Stored data entries:
----
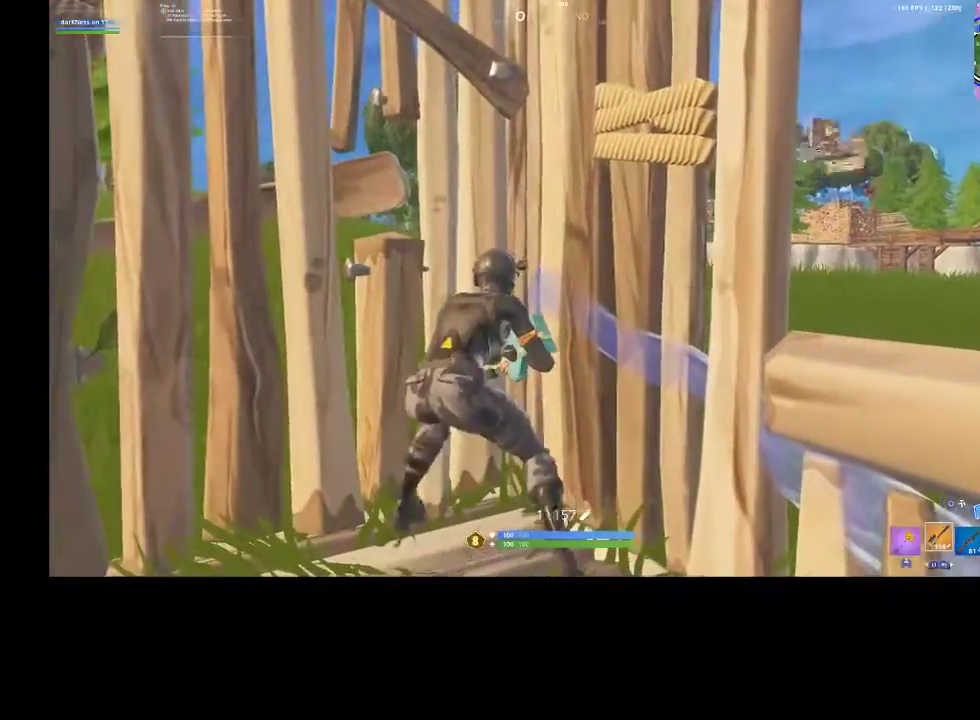
{"buttons": [], "left_stick": "down-right", "right_stick": "center", "events": [[300, "left_stick", "down-right"]]}
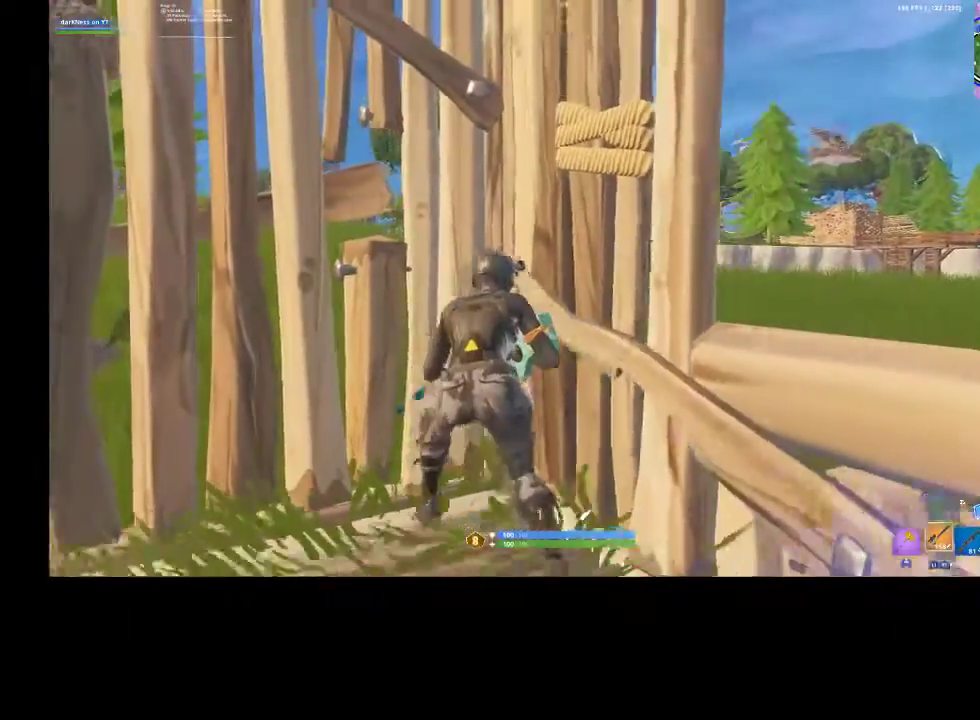
{"buttons": [], "left_stick": "down", "right_stick": "right", "events": [[33, "left_stick", "center"], [233, "left_stick", "down"], [233, "right_stick", "right"]]}
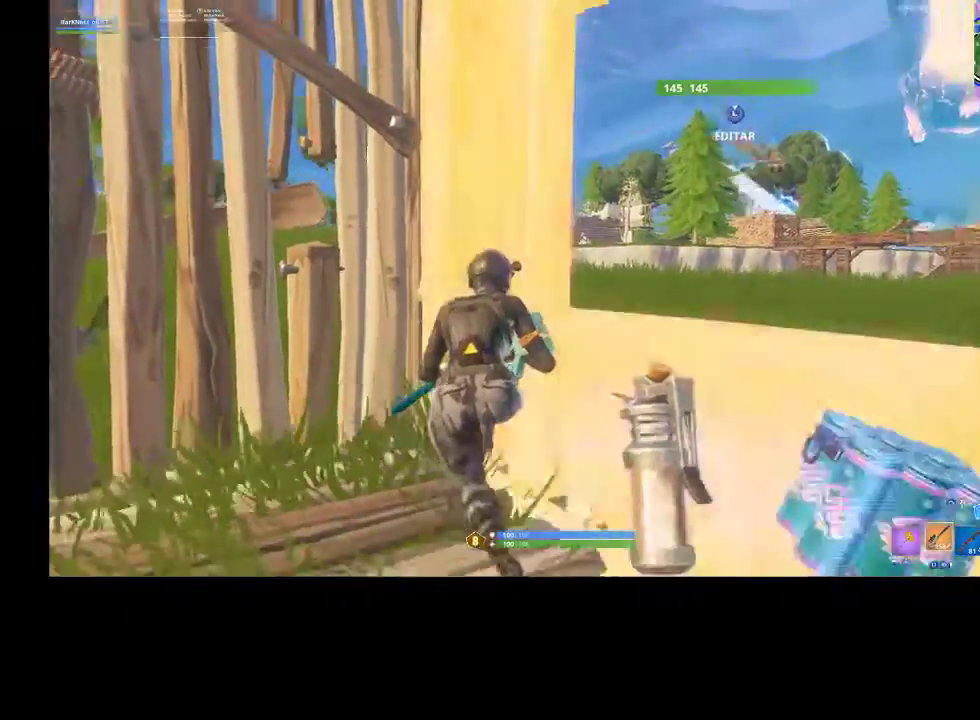
{"buttons": ["L2"], "left_stick": "down-left", "right_stick": "up", "events": [[67, "left_stick", "center"], [267, "L2", "down"], [267, "right_stick", "center"], [300, "R3", "down"], [367, "R3", "up"], [367, "left_stick", "down-right"], [367, "right_stick", "up"], [467, "left_stick", "down-left"]]}
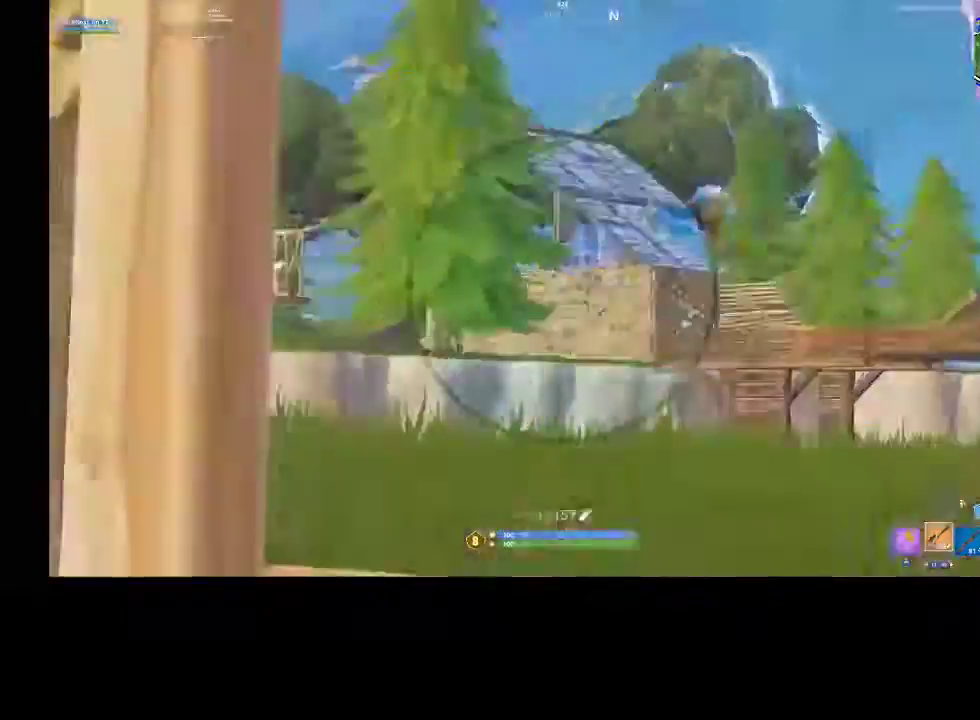
{"buttons": ["L2"], "left_stick": "center", "right_stick": "up", "events": [[67, "left_stick", "center"], [133, "left_stick", "right"], [233, "left_stick", "down-right"], [433, "left_stick", "center"]]}
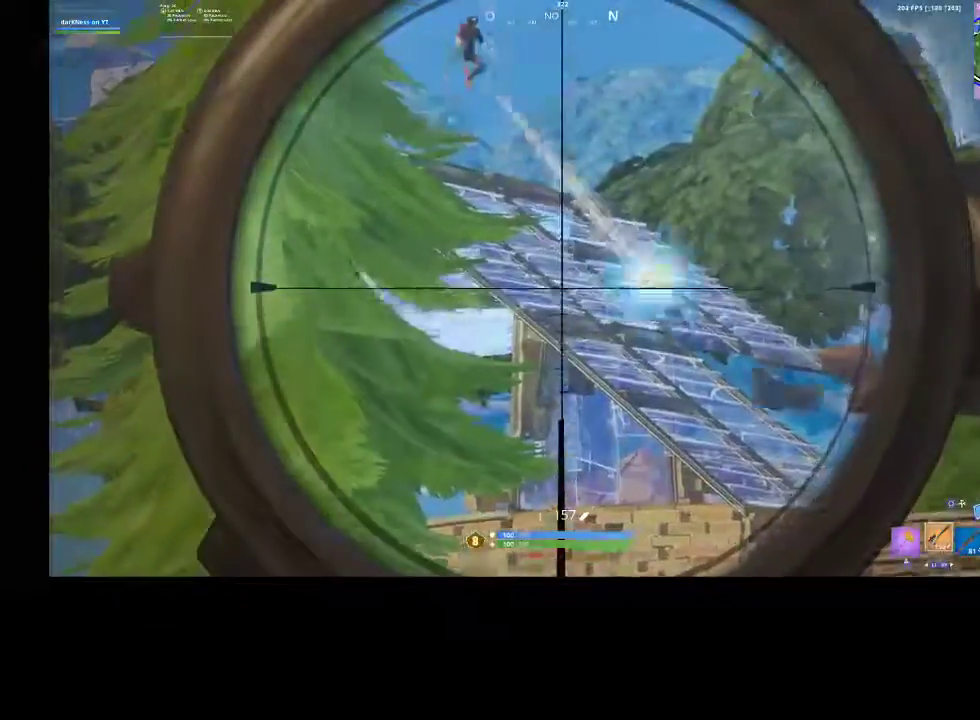
{"buttons": ["L2"], "left_stick": "center", "right_stick": "center", "events": [[467, "right_stick", "center"]]}
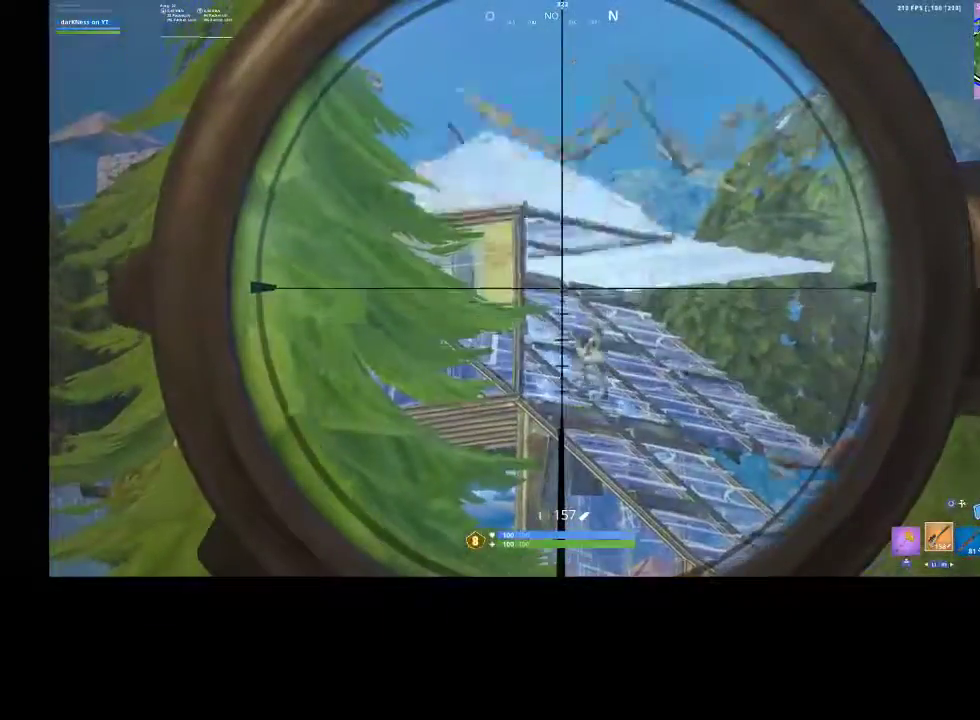
{"buttons": ["L2"], "left_stick": "center", "right_stick": "down-right", "events": [[133, "right_stick", "down-right"]]}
----
WHAT IS NEEDED
If a line above holds the string "down", return it as it stands.

SOLUTION TO THIS PROBLEM
{"buttons": [], "left_stick": "down-right", "right_stick": "center", "events": [[300, "left_stick", "down-right"]]}
{"buttons": [], "left_stick": "down", "right_stick": "right", "events": [[33, "left_stick", "center"], [233, "left_stick", "down"], [233, "right_stick", "right"]]}
{"buttons": ["L2"], "left_stick": "down-left", "right_stick": "up", "events": [[67, "left_stick", "center"], [267, "L2", "down"], [267, "right_stick", "center"], [300, "R3", "down"], [367, "R3", "up"], [367, "left_stick", "down-right"], [367, "right_stick", "up"], [467, "left_stick", "down-left"]]}
{"buttons": ["L2"], "left_stick": "center", "right_stick": "up", "events": [[67, "left_stick", "center"], [133, "left_stick", "right"], [233, "left_stick", "down-right"], [433, "left_stick", "center"]]}
{"buttons": ["L2"], "left_stick": "center", "right_stick": "down-right", "events": [[133, "right_stick", "down-right"]]}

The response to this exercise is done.